In 1792 an interesting discovery was made in St. Martin's Court, Ludgate Hill. Workmen came upon the remains of a small barbican, or watch-tower, part of the old City wall of 1276; and in a line with the Old Bailey they found another outwork. A fragment of it in a court is now built up. A fire which took place on the premises of Messrs. Kay, Ludgate Hill, May 1, 1792, disclosed these interesting ruins, probably left by the builders after the fire of 1666 as a foundation for new buildings. The tower projected four feet from the wall into the City ditch, and measured twenty-two feet from top to bottom. The stones were of different sizes, the largest and the corner rudely squared. They had been bound together with cement of hot lime, so that wedges had to be used to split the blocks asunder. Small square holes in the sides of the tower seemed to have been used either to receive floor timbers, or as peep-holes for the sentries. The adjacent part of the City wall was about eight feet thick, and of rude workmanship, consisting of irregular-sized stones, chalk, and flint. The only bricks seen in this part of the wall were on the south side, bounding Stone-cutters' Alley. On the east half of Chatham Place, Blackfriars Bridge, stood the tower built by order of Edward I., at the end of a continuation of the City wall, running from Lud Gate behind the houses in Fleet Ditch to the Thames. A rare plan of London, by Hollar (says Mr. J.T. Smith), marks this tower. Roman monuments have been so frequently dug up near St. Martin's Church, that there is no doubt that a Roman extra-mural cemetery once existed here; in the same locality, in 1800, a sepulchral monument was dug up, dedicated to Claudina Mertina, by her husband, a Roman soldier. A fragment of a statue of Hercules and a female head were also found, and were preserved at the "London" Coffee House.

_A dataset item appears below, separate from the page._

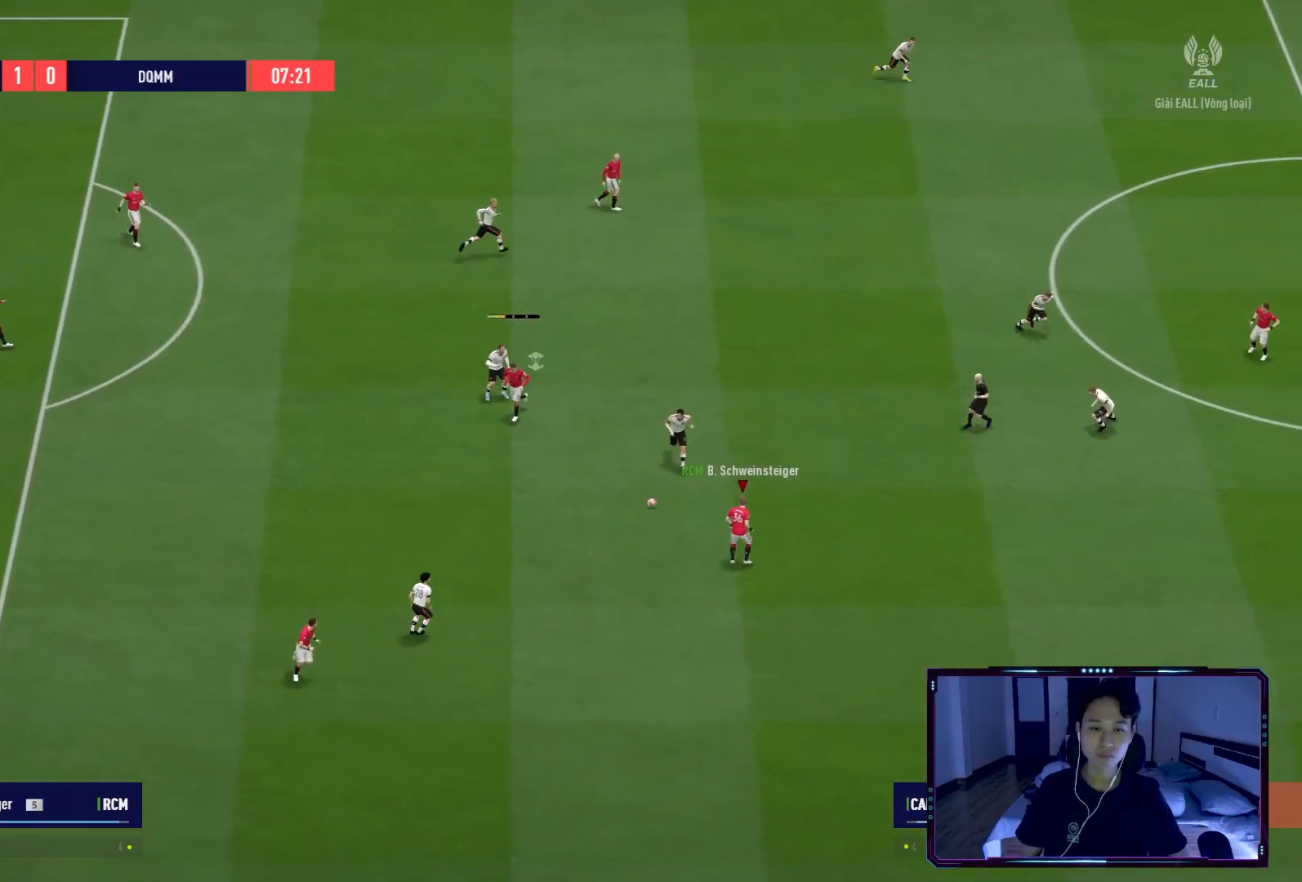
{"buttons": [], "left_stick": "down-left", "right_stick": "center", "events": [[67, "left_stick", "down-left"]]}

Ludgate Hill and Street is probably the greatest thoroughfare in London. Through Ludgate Hill and Street there have passed in twelve hours 8,752 vehicles, 13,025 horses, and 105,352 persons.

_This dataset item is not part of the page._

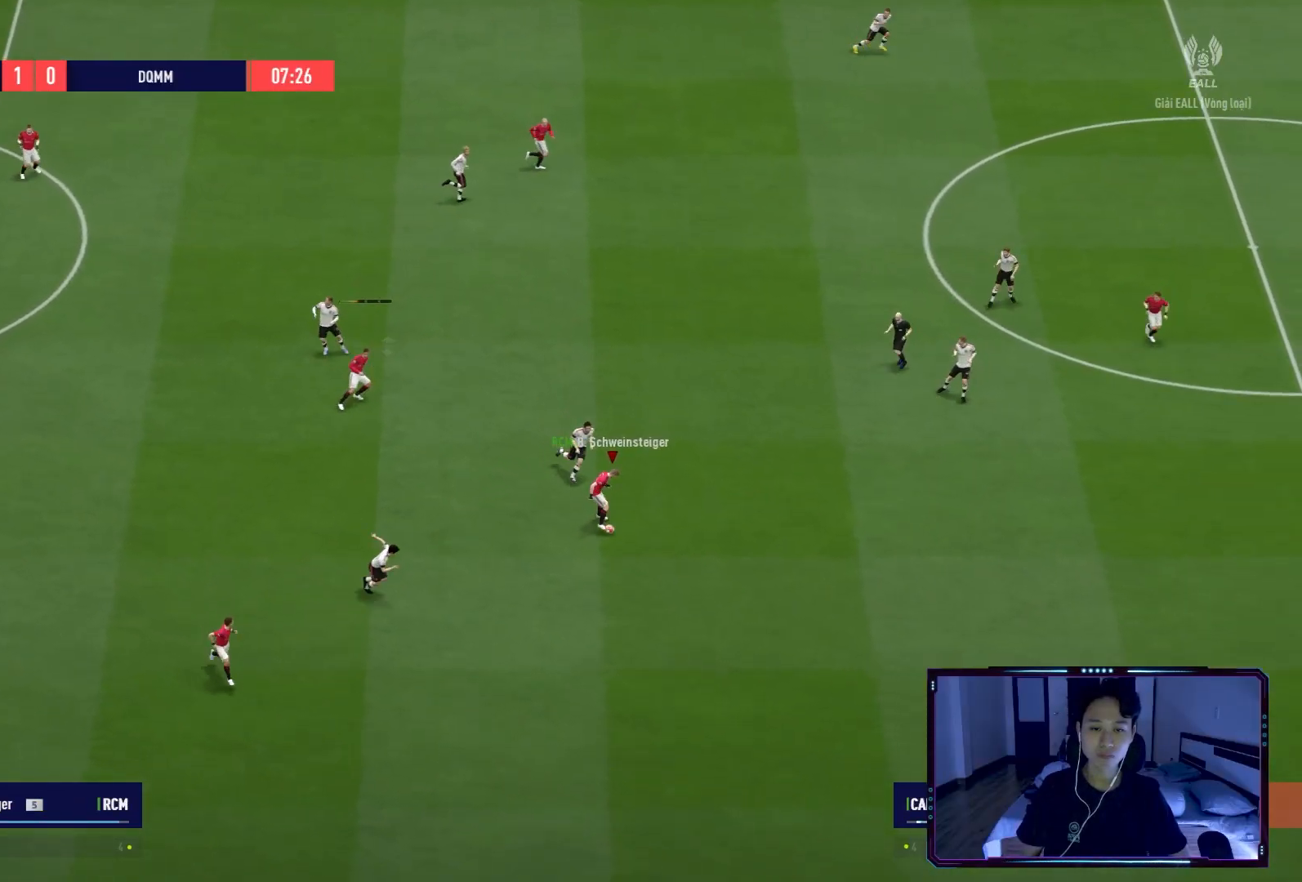
{"buttons": [], "left_stick": "up-left", "right_stick": "center", "events": [[334, "left_stick", "up-left"]]}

St. Martin's, Ludgate, though one of Wren's churches, is not a romantic building; yet it has its legends. Robert of Gloucester, a rhyming chronicler, describes it as built by Cadwallo, a British prince, in the seventh century:—

"A chirch of Sent Martyn livying he let rere,
In whyche yet man should Goddy's seruys do,
And singe for his soule, and al Christine also."

The church seems to have been rebuilt in 1437 (Henry VI.). From the parish books, which commence in 1410, we find the old church to have had several chapels, and to have been well furnished with plate, paintings, and vestments, and to have had two projecting porches on the south side, next Ludgate Hill. The right of presentation to St. Martin's belonged to the Abbot of Westminster, but Queen Mary granted it to the Bishop of London. The following curious epitaph in St. Martin's, found also elsewhere, has been beautifully paraphrased by the Quaker poet, Bernard Barton:—

Earth goes to} {As mold to mold,
Earth treads onEarth,Glittering in gold,
Earth as toReturn nere should,
Earth shall to Goe ere he would.
Earth upon} {Consider may,
Earth goes toEarth,Naked away,
Earth though onBe stout and gay,
Earth shall from Passe poore away.

Strype says of St. Martin's—"It is very comely, and ascended up by stone steps, well finished within; and hath a most curious spire steeple, of excellent workmanship, pleasant to behold." The new church stands farther back than the old. The little black spire that adorns the tower rises from a small bulb of a cupola, round which runs a light gallery. Between the street and the body of the church Wren, always ingenious, contrived an ambulatory the whole depth of the tower, to deaden the sound of passing traffic. The church is a cube, the length 57 feet, the breadth 66 feet; the spire, 168 feet high, is dwarfed by St. Paul's. The church cost in erection £5,378 18s. 8d.

The composite pillars, organ balcony, and oaken altar-piece are tasteless and pagan. The font was the gift of Thomas Morley, in 1673, and is encircled by a favourite old Greek palindrome, that is, a puzzle sentence that reads equally well backwards or forwards—

"Tripson anomeema me monan opsin."
(Cleanse thy sins, not merely thy outward self.)

This inscription, according to Mr. G. Godwin ("Churches of London"), is also found on the font in the basilica of St. Sophia, Constantinople. In the vestry-room, approached by a flight of stairs at the north-east angle of the church, there is a carved seat (date 1690) and several chests, covered with curious indented ornaments.